**PASSAGE PROVIDED**

Privacy & Pseudonyms¶
dbt-cerebro models combine public on-chain data with Mixpanel product analytics. Both sides contain identifiers that can be used to link a real person across domains: wallet addresses on-chain, distinct_id (often a wallet address) in Mixpanel. This page explains how cross-domain joins are implemented so we never materialize a raw wallet address in a queryable table, while still allowing analytics like "how many Mixpanel users also own a Gnosis Pay Safe?".
Threat model¶
The problem we are solving is rainbow-table reversibility of on-chain identifiers.
Every wallet address on Gnosis Chain is public. Anyone with a warehouse read role can iterate the address space, compute H(addr) for any function H, and recover the original address from its hash. A plain sipHash64(distinct_id) therefore provides no real privacy if distinct_id is a wallet, because an attacker can pre-compute sipHash64 over every known address and reverse the mapping. The hash function must be keyed with a secret salt that the attacker does not have, otherwise the rainbow-table attack is trivial.

**INFORMATION SUPPLIED**
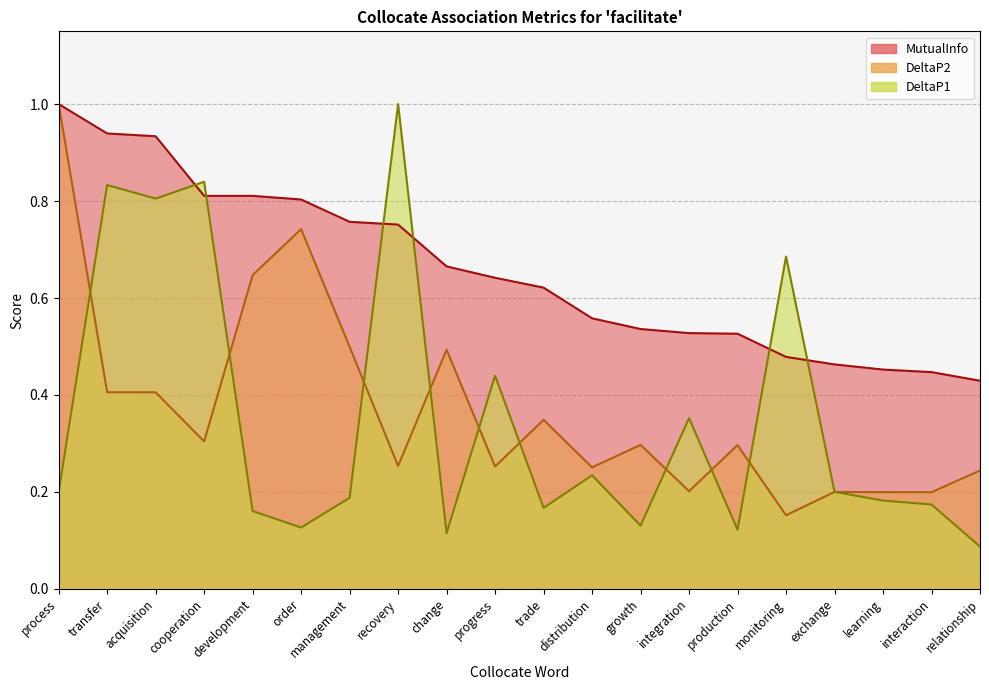

What position from the left is progress?

10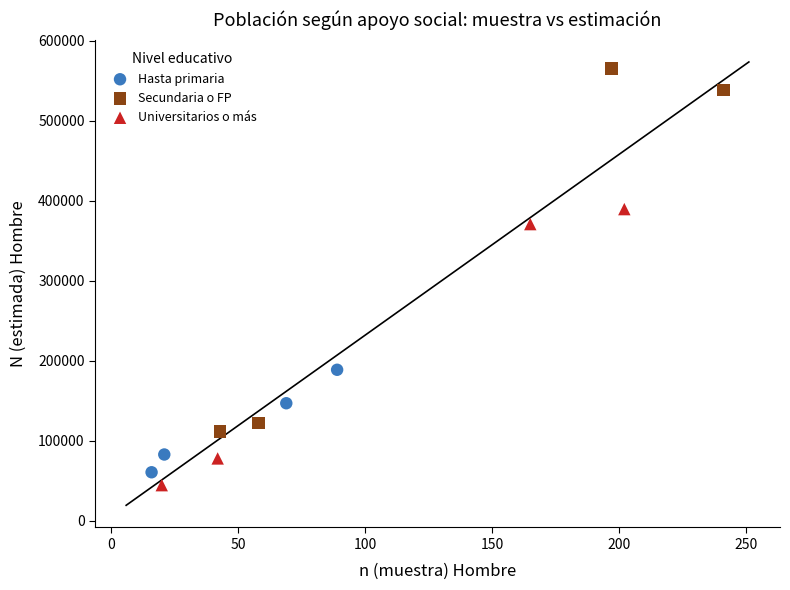

Which series contains the highest Y value?

Secundaria o FP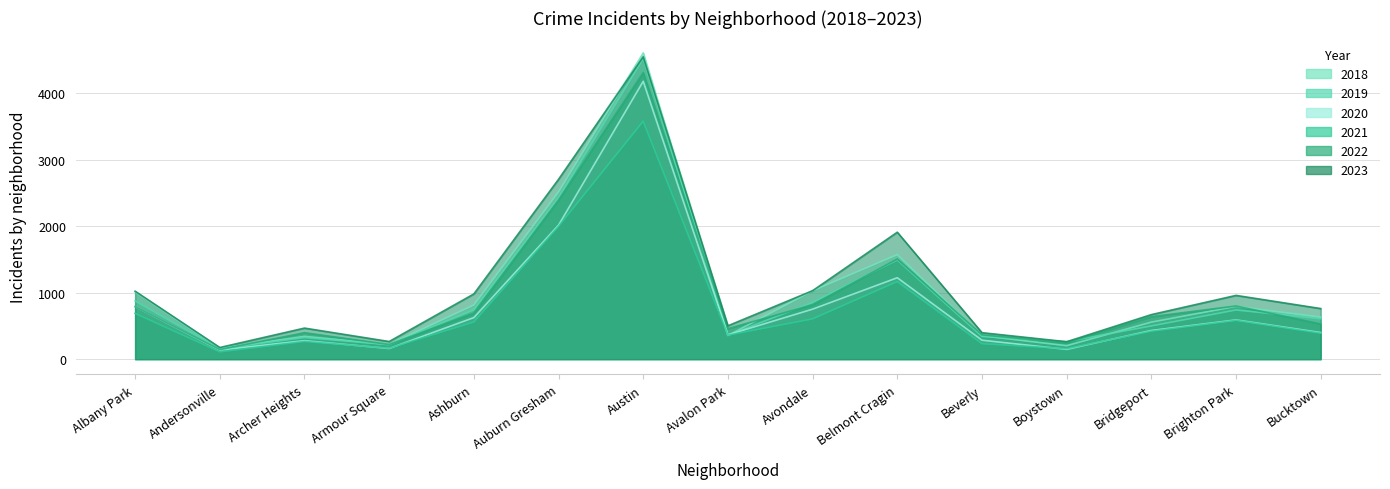

What position from the right is Bridgeport?

3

**EXERCISE DIRECTIONS**
Write out the part of the privacy and pseudonyms page above that runs from "Threat model¶" up to and including "attack is trivial.".

**EXERCISE RESULT**
Threat model¶
The problem we are solving is rainbow-table reversibility of on-chain identifiers.
Every wallet address on Gnosis Chain is public. Anyone with a warehouse read role can iterate the address space, compute H(addr) for any function H, and recover the original address from its hash. A plain sipHash64(distinct_id) therefore provides no real privacy if distinct_id is a wallet, because an attacker can pre-compute sipHash64 over every known address and reverse the mapping. The hash function must be keyed with a secret salt that the attacker does not have, otherwise the rainbow-table attack is trivial.